Наяву Калнин, конечно, не смог бы выговорить таких слов: он их не знал, и у него не было тринадцатилетнего Лешки, который мог бы его научить этим словам…
— Ты, Калнин, объясни про хорошего Батыя Евпатию Коловрату, когда окажешься на том свете, — посоветовал Аверьянов Калнину. — А также жителям Козельска, Рязани и Киева… Тем из них, кто уцелел. Они послушают про ксенофобию с большим интересом.
— Знаешь, в чем состоит парадокс времени? — грустно спросил Калнин, демонстративно пропуская совет Аверьянова мимо ушей.
— Знаю! Еще минуты три — и нам конец! А ты философствуешь, Калнин, только оттого, что сдрейфил. Не хочу унижать, но уверен: штаны у тебя — мокрые!
— У меня?
— У тебя!
— Вот этих, что ль, испугался? Козлов немытых? Отморозков?
— Да почему же «отморозки»? Люди, воины! Ты ж видишь, сколько их?
— Ну? — Калнин скорчил презрительную гримасу. — Да и пятидесяти тысяч их не будет!
— Семьдесят пять — не хочешь?
— Да хоть бы сто! Это одного человека живым взять трудно, а работать по массе — одно удовольствие! — Калнин поднес ко рту микрофон, отходящий от его шлема. — Но отвечать по результатам будешь ты! И к генералу пойдешь на доклад ты, — согласен?!
— А то! Все возьму на себя!
— Смотри. Типичное военное преступление. Это геноцид, бесчеловечно!
— Да разве это геноцид?! Это пустяки! — ехидно подъелдыкнул Аверьянов. — Геноцид — это поголовное истребление народа. А мы с тобой всего-навсего решили семьдесят пять тысяч напалмом сжечь! Там миллионы еще на развод останутся!

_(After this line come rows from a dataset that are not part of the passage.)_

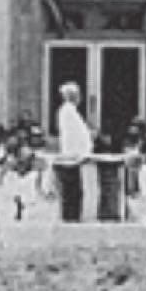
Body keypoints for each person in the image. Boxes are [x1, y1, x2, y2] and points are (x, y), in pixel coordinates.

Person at [52, 82, 93, 223]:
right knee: (72, 192)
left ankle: (73, 217)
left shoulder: (71, 111)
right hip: (71, 158)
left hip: (75, 159)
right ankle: (71, 218)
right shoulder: (67, 111)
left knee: (76, 191)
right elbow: (73, 135)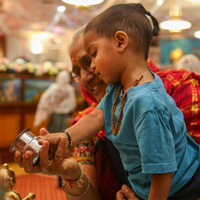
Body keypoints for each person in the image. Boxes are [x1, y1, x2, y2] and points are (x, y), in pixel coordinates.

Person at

— Ой, твоими устами да мед бы пить… Мне осенью квартиру дать должны, у тебя-то есть… В тюрьму с тобой сядешь, Аверьянов, — кивнул Калнин. — А так, ну если б не квартира, мне-то что! Если все возьмешь на себя, я сожгу, не вопрос. Тебе под трибунал идти… А я-то с удовольствием…
Калнин щелкнул тумблером на микрофоне и разразился цепью коротких команд…
И в ту же минуту огненные кометы стали резать небо над Берестихой, устремляясь навстречу ордам Берке: за рекой заработала батарея залпового огня «Ураган»…
Над ночной опушкой встала стена оранжевого буйного пламени… Стена превратилась в море клубящегося, сверкающего жаром ада, поглощающее все — и ночь, и лес, и жизни…
Апокалипсис…
— Эх-х, хара-шо-о! — с радостью мотнул головой Калнин. — Так их! Сидели б у себя в Чуркестане! Чего приперлись-то из знойной Чебурекии? Приперся, — получай! Если дело дойдет до трибунала, Коля, я там под присягой скажу: Аверьянов так себя с татарами не вел! Они себя сами напалмом сожгли. Батый был добрый, а Аверьянов — в сотню раз добрее!
Коля собрался было ответить, но тут его дернул за рукав Афанасич:
— Хочу задать тебе, Коля, уместный вопрос. — Афанасич подумал и наконец решился: — Ты сам… женатый?